The 120,000-square-foot replacement will be a mix of residential units and commercial and dining establishments on the ground floor, with residential spaces on the upper floors. It is expected to contain a total of about 420 beds, which will help meet housing needs related to increasing student enrollment and enable the university to begin to renovate older residence halls, said Mike Byers, WCU vice chancellor for administration and finance. Owners of businesses located in the commercial strip have the right of first refusal to seek space in the new building, said Mary Ann Lochner, university general counsel. Target completion date is August 2016.

Just around the corner, BROWN BUILDING will undergo a major facelift and expansion to include the addition of 25,000 square feet of space to its existing 30,000 square feet. The 53-year-old building was originally used as a cafeteria, but dining operations moved out in 2010 when the university opened Courtyard Dining Hall. The original plan called for the project to be completed by the opening of the fall 2016 semester, but delays have pushed that timeline back to spring 2017. “Unlike a housing facility, which you can open only in August, you can open a dining facility mid-year,” Byers said. “In fact, when you open a dining facility mid-year, you give students a nice change of pace in terms of their eating options.”
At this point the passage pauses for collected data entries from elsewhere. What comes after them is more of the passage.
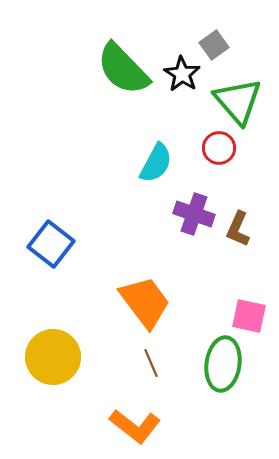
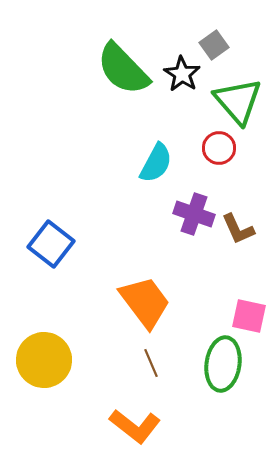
brown L-shape: rotated 48 degrees counterclockwise
yellow circle: moved 9 px left, 3 px down
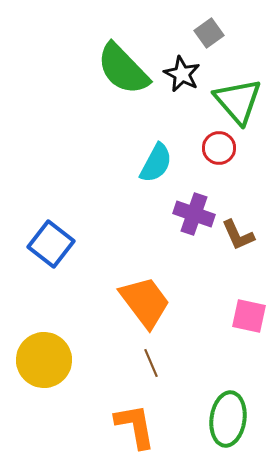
gray square: moved 5 px left, 12 px up
black star: rotated 6 degrees counterclockwise
brown L-shape: moved 6 px down
green ellipse: moved 5 px right, 55 px down
orange L-shape: rotated 138 degrees counterclockwise
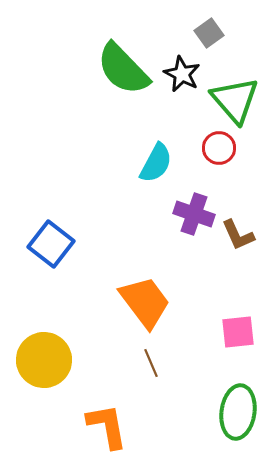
green triangle: moved 3 px left, 1 px up
pink square: moved 11 px left, 16 px down; rotated 18 degrees counterclockwise
green ellipse: moved 10 px right, 7 px up
orange L-shape: moved 28 px left
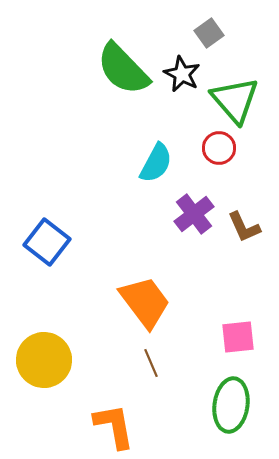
purple cross: rotated 33 degrees clockwise
brown L-shape: moved 6 px right, 8 px up
blue square: moved 4 px left, 2 px up
pink square: moved 5 px down
green ellipse: moved 7 px left, 7 px up
orange L-shape: moved 7 px right
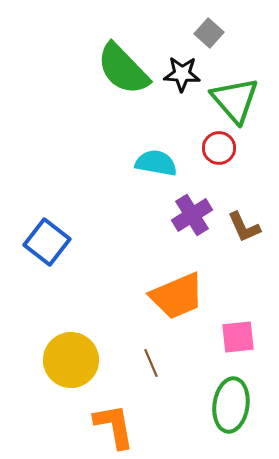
gray square: rotated 12 degrees counterclockwise
black star: rotated 24 degrees counterclockwise
cyan semicircle: rotated 108 degrees counterclockwise
purple cross: moved 2 px left, 1 px down; rotated 6 degrees clockwise
orange trapezoid: moved 32 px right, 6 px up; rotated 104 degrees clockwise
yellow circle: moved 27 px right
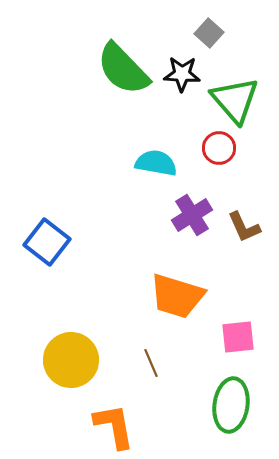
orange trapezoid: rotated 40 degrees clockwise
Work on the project is now slated to begin in spring 2016. When completed, the renovated Brown Building will be home to food services and dining spaces, plus residential living administration offices. The structure will feature a new facade that faces toward the center of campus and a large outdoor dining area. Together, the Brown and mixed-used facility projects will result in “transformative building” that will enhance the appearance of center campus, said Byers.

Across N.C. Highway 107, work is expected to get underway in early 2016 on a MEDICAL OFFICE BUILDING, which will be the first privately developed structure to be built at WCU as part of the Millennial Initiative. A comprehensive regional economic development strategy, the Millennial Initiative is designed to enable the university to engage in public-private partnerships that enhance educational opportunities for students and increase the ability of faculty to conduct research, while also promoting regional development. When completed in early 2017, the building should encompass at least 30,000 square feet of space that will be home to a mix of offices for health care professionals and space for health-related businesses, said Tony Johnson ’78 MBA ’80 MPA ’91, executive director of millennial initiatives.

In the meantime, university officials are seeking support for state funding for a new facility that would replace WCU’s existing NATURAL SCIENCES BUILDING, which was originally built in the 1970s and is no longer considered suitable for science education. In the spring, N.C. Gov. Pat McCrory included funding for the building in his “Connect NC” bond proposal that would include $504 million for the University of North Carolina system. The $114.9 million proposed for WCU would be used to replace a building constructed when the university had only 15 nursing majors and no engineering majors. Today, WCU has about 2,300 students in health and human sciences programs, nearly 600 in technology and engineering programs, and about 500 in biological and physical science programs. McCrory visited campus in May seeking support for the proposal, which must be endorsed by the General Assembly in order to be placed on the ballot for consideration by voters statewide.

A final campus project will result in the demolition of a 35-unit FACULTY-STAFF APARTMENT COMPLEX that has provided short-term housing opportunities for WCU employees since the 1960s. Located off Long Branch Road across from the main campus, the complex will be leveled and replaced by a parking lot to help alleviate the anticipated parking crunch expected to accompany the addition of more than 400 beds to the university’s inventory of student housing in fall 2016.